**What you will do**
Print the lines exactly. Start at the first line of the material below, end with the line that contains "Table 1. Epidemiological", and skip all pictures.

**Provided records**

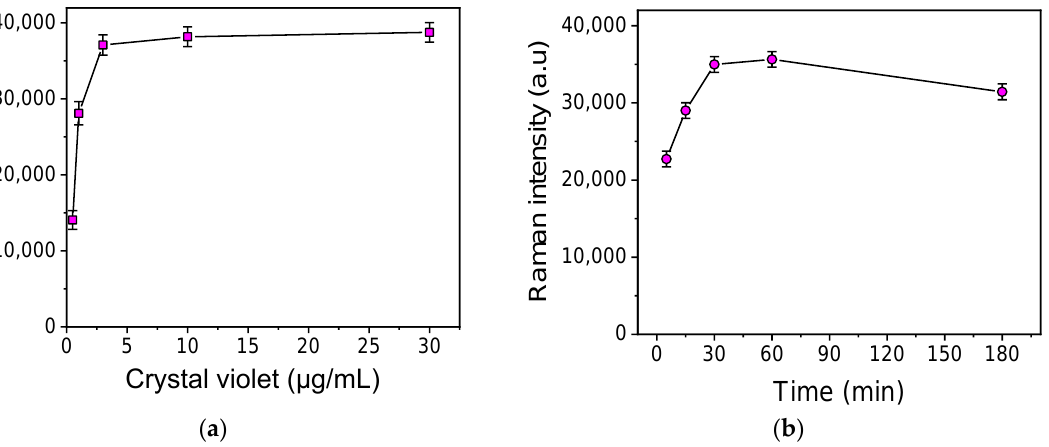
Figure 3. ( a ) Effect of CV concentration on Raman signal intensity at 915 cm −1 obtained from the SiNWs/Ag nanoparticles substrates. The substrates were incubated with the CV solutions for 3 h. ( b ) Effect of incubation time with the CV solution on the Raman signal intensity obtained from the SiNWs/Ag nanoparticle substrates. The CV solution concentration was 3 μg/mL. Each point is the mean value of measurements received from 3 substrates (3 different spots per substrate) ± SD.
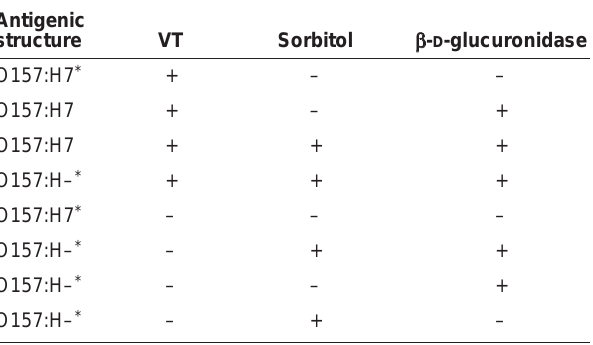
TABLE 1 Phenotypic profiles of Escherichia coli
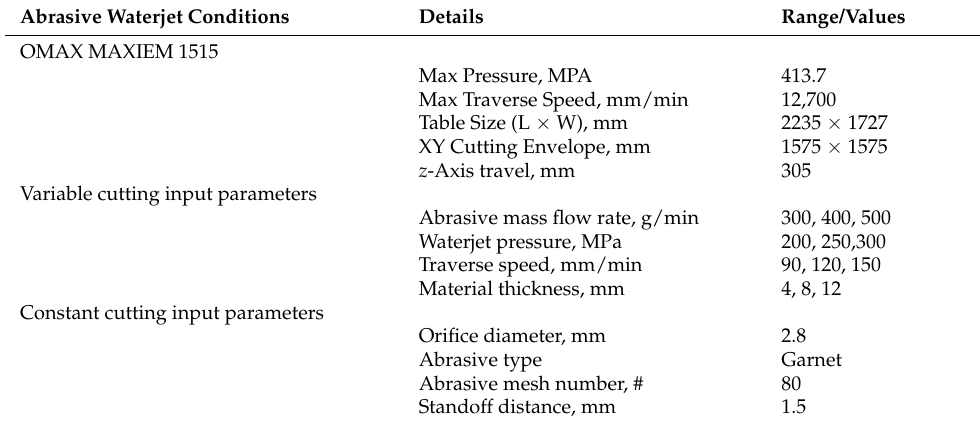
Table 3. Machine specifications and cutting input parameters.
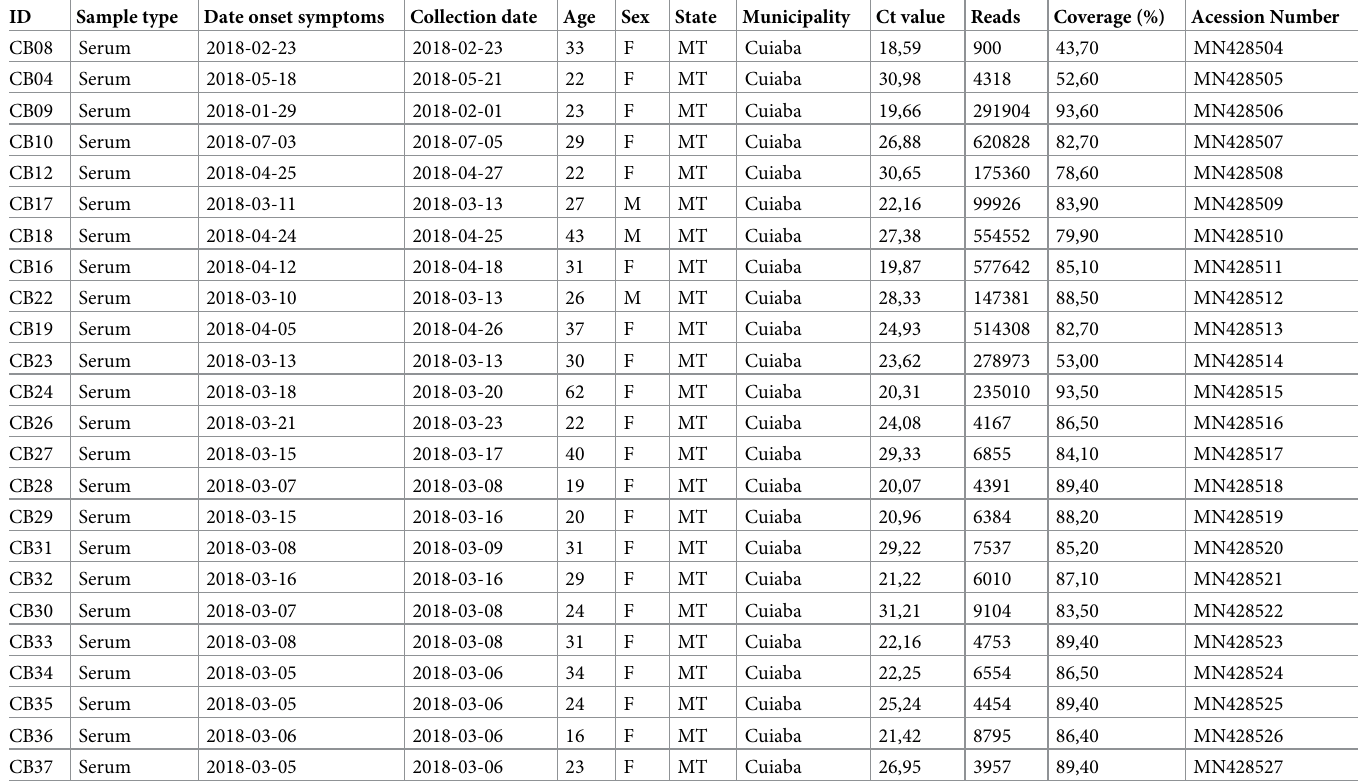
Table 1. Epidemiological data for the sequenced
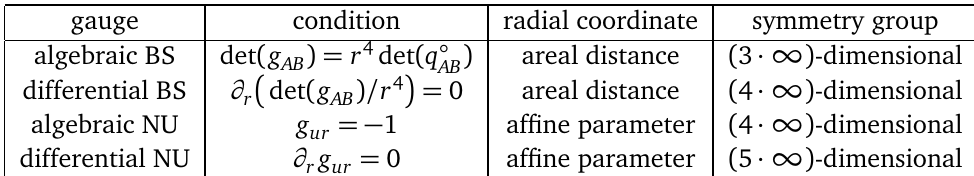
Table 1: Summary of the different time-dependent symmetry parameters which appear in the various gauges. In the algebraic BS gauge the asymptotic symmetry group contains one supertranslation and two superrotations. In the differential BS gauge this is extended to include a Weyl rescaling. In the algebraic NU gauge however we have an extra radial trans- lation only, while the use of the differential NU gauge also allows for Weyl transformations, and therefore leads to a 5-dimensional symmetry algebra given by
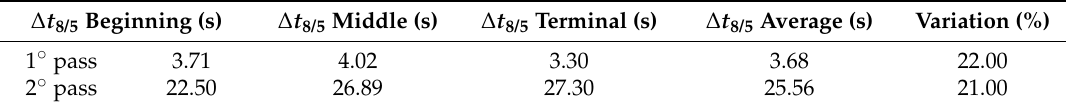
Table 4. Cooling time between 800 and 500 °C (∆ t 8/5 ) values at 0.002 m from the fusion line. ∆ t 8/5 Beginning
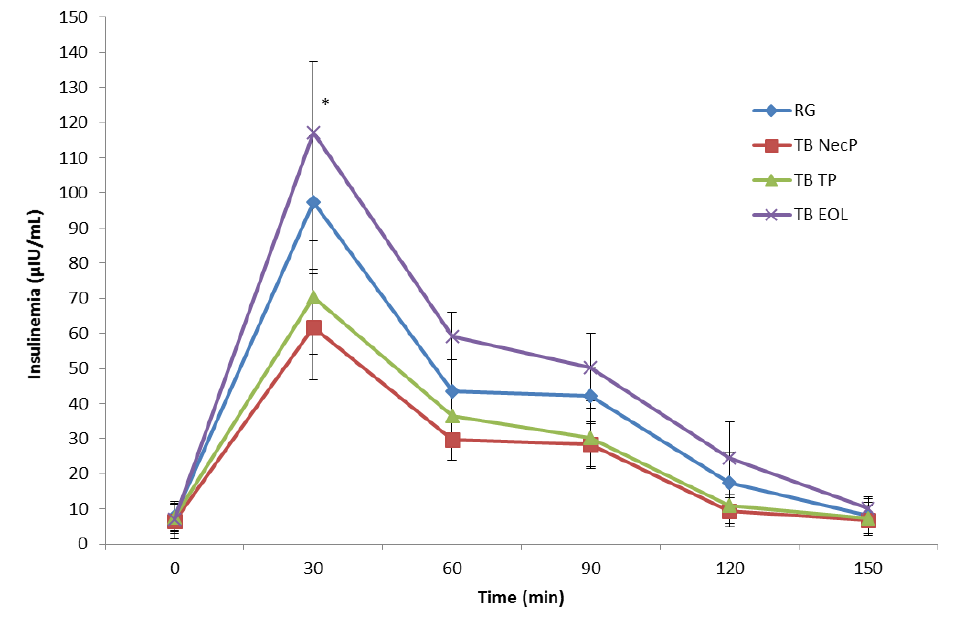
Figure 2. Change in postprandial plasma insulin concentration in healthy adults for the three treatment beverages. TB NecP (2 g of NecP, equivalent to 14 µg ABA); TB EOL (400 mg EOL, equivalent to 60.0 mg oleuropein); TB TP (2 g TP, equivalent to 1.0 mg total carotenoids). Data are mean ± SD. * Indicates a significant difference between peak 30 min insulin concentration for each treatment test compared to the reference test ( p < 0.05). Abbreviations: RG, regular glucose solution;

**The answer**
Figure 3. ( a ) Effect of CV concentration on Raman signal intensity at 915 cm −1 obtained from the SiNWs/Ag nanoparticles substrates. The substrates were incubated with the CV solutions for 3 h. ( b ) Effect of incubation time with the CV solution on the Raman signal intensity obtained from the SiNWs/Ag nanoparticle substrates. The CV solution concentration was 3 μg/mL. Each point is the mean value of measurements received from 3 substrates (3 different spots per substrate) ± SD.
TABLE 1 Phenotypic profiles of Escherichia coli
Table 3. Machine specifications and cutting input parameters.
Table 1. Epidemiological data for the sequenced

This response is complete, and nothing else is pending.